Changing Stubborn File Associations in Windows 2000

Note: This applies directly to Windows 2000 though I think it may work in Windows XP.

The easiest way I have found to get around pesky file associations that want to use a “restore” function when you change their associated file is with a little registry hacking. First, create a new file association type named .fqd (or anything for that matter as long as it is something that doesn’t already exist). Modify this new file type to be exactly like you want the pesky file type you want to change to be (.htm for example). Now, after you complete that, open up regedit and go to HKEY_CLASSES_ROOT\.fqd (or whatever you named it). Look for the value of the data in the default key.

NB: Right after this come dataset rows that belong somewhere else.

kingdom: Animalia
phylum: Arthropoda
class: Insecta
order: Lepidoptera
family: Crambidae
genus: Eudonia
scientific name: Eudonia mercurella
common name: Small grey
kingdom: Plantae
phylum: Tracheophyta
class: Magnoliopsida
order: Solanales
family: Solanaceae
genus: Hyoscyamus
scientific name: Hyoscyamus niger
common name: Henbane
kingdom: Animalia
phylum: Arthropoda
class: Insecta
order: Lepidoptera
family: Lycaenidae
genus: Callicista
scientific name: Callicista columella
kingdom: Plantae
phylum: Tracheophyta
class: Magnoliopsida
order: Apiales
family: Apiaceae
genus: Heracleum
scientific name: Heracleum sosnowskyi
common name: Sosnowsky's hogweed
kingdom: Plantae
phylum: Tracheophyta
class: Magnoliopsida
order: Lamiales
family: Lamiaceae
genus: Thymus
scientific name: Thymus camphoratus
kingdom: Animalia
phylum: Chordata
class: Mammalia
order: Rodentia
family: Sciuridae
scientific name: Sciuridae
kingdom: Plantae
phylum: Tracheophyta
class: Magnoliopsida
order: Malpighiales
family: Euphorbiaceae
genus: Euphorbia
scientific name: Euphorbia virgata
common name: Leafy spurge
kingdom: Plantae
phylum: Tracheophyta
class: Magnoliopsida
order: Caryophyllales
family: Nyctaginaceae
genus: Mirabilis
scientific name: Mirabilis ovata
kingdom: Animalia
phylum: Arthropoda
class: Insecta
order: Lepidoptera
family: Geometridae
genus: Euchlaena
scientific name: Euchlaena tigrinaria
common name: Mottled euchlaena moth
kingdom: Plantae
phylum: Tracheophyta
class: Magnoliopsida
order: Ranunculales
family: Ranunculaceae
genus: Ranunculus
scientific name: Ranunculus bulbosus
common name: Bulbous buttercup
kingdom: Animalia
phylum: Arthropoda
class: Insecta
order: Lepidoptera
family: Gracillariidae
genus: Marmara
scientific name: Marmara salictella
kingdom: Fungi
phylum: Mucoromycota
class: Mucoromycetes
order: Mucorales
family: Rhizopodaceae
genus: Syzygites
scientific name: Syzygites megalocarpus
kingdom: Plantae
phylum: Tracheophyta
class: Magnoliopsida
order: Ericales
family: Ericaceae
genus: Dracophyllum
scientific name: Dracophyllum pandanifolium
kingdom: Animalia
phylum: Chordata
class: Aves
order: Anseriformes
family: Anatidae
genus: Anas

It will probably be something like ‘ft000008′ or another ft00000x where x is the number of the new association created. Anyway, now go to HKEY_CLASSES_ROOT\.htm (or whatever key you want to change). For example, .htm is linked with the key htmfile. Go to edit this to also point to ft00000x. Now you can safely go back to file types and delete the created file type .fqd (or whatever) and you have a new association. You could also create one of these keys from scratch, but I figured for non-experienced registry hackers that it to be best to create it with a user interface and then link it. You could also rename the type to make it more descriptive if you wished.

That said, this is still so hackish that I normally just hope that the program I want to change the association to has a built-in mechanism for changing the association itself. Moral of the story, final associations suck.